Les effets les mieux quantifiés sont ceux liés à la pollution des ressources en eau utilisées pour la production d'eau potable, dont les coûts pour la collectivité sont effectifs et élevés. Pour la biodiversité, il est avéré que la non-utilisation de pesticides de synthèse génère moins d’impacts négatifs sur la faune.

En ce qui concerne la santé, l'AB comportant une faible utilisation de pesticides dans la production végétale et des antibiotiques dans l'élevage, réduit les risques pour la santé humaine de l'exposition aux résidus de pesticides dans les aliments et du développement de bactéries résistantes aux antibiotiques.

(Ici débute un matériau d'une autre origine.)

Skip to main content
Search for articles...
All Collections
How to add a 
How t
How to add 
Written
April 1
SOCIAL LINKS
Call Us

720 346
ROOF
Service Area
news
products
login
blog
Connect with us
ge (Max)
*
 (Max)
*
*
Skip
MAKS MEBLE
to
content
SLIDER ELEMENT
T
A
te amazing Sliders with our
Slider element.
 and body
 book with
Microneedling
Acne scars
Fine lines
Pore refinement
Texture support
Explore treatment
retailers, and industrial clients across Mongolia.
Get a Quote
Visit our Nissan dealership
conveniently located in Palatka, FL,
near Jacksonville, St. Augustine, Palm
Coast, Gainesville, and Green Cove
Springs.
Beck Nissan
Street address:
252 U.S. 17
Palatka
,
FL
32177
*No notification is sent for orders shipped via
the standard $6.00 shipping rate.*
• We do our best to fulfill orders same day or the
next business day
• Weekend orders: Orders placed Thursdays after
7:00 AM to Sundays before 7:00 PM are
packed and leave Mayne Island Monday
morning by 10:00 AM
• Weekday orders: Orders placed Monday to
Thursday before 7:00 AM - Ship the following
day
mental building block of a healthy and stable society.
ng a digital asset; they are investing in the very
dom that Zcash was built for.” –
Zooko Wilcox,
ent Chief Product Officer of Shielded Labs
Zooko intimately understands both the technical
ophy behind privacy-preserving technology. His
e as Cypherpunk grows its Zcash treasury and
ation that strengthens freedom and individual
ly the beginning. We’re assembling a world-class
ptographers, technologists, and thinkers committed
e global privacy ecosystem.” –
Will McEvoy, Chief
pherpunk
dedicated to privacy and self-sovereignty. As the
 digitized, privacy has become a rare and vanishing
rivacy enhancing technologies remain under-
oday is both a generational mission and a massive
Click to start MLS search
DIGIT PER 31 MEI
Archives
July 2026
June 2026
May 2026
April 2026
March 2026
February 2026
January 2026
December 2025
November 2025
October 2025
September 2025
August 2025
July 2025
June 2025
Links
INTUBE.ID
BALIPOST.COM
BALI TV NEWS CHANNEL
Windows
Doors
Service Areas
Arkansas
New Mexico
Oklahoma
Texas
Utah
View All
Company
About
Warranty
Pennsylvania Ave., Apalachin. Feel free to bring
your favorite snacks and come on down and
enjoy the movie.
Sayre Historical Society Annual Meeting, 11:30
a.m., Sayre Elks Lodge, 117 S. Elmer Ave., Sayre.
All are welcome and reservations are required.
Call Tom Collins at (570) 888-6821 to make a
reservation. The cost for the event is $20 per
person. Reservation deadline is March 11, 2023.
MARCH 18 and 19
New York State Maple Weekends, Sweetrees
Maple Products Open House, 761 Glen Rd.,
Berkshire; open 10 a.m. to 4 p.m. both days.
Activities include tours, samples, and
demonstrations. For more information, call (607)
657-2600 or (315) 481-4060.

Les enjeux sociétaux de santé sont majeurs soulignent les auteurs du rapport.

Des externalités positives supérieures en agriculture biologique

 Les rapporteurs soulignent que ces externalités positives restent difficiles à quantifier.

Les surcroîts d'aménités environnementales concernent les services de régulation et touchent au cycle de l'eau et aux phénomènes d'érosion, au climat (émissions de GES et stockage de carbone dans les sols), aux populations de ravageurs et de pollinisateurs.

En ce qui concerne la consommation d’aliments bio, des différences dans la teneur de certains composants favorables (anti-oxydants, oméga-3) entre les aliments biologiques et les aliments conventionnels ont été identifiées, mais il n’est actuellement pas possible de déduire un effet spécifique de ces différences sur la santé humaine.

En ce qui concerne les bénéfices sociaux et socioéconomiques ,à l’échelle des exploitations, des études

statistiques indiquent la création d’emplois supérieure en AB par rapport à l’AC. Une nuance importante  toutefois : en raison de ces rendements plus faibles, le passage de l’AC à l’AB suppose, pour produire la même quantité de nourriture, d’accroître les surfaces cultivées avec une extension aux dépens d'écosystèmes potentiellement riches en biodiversité et/ou en carbone stocké.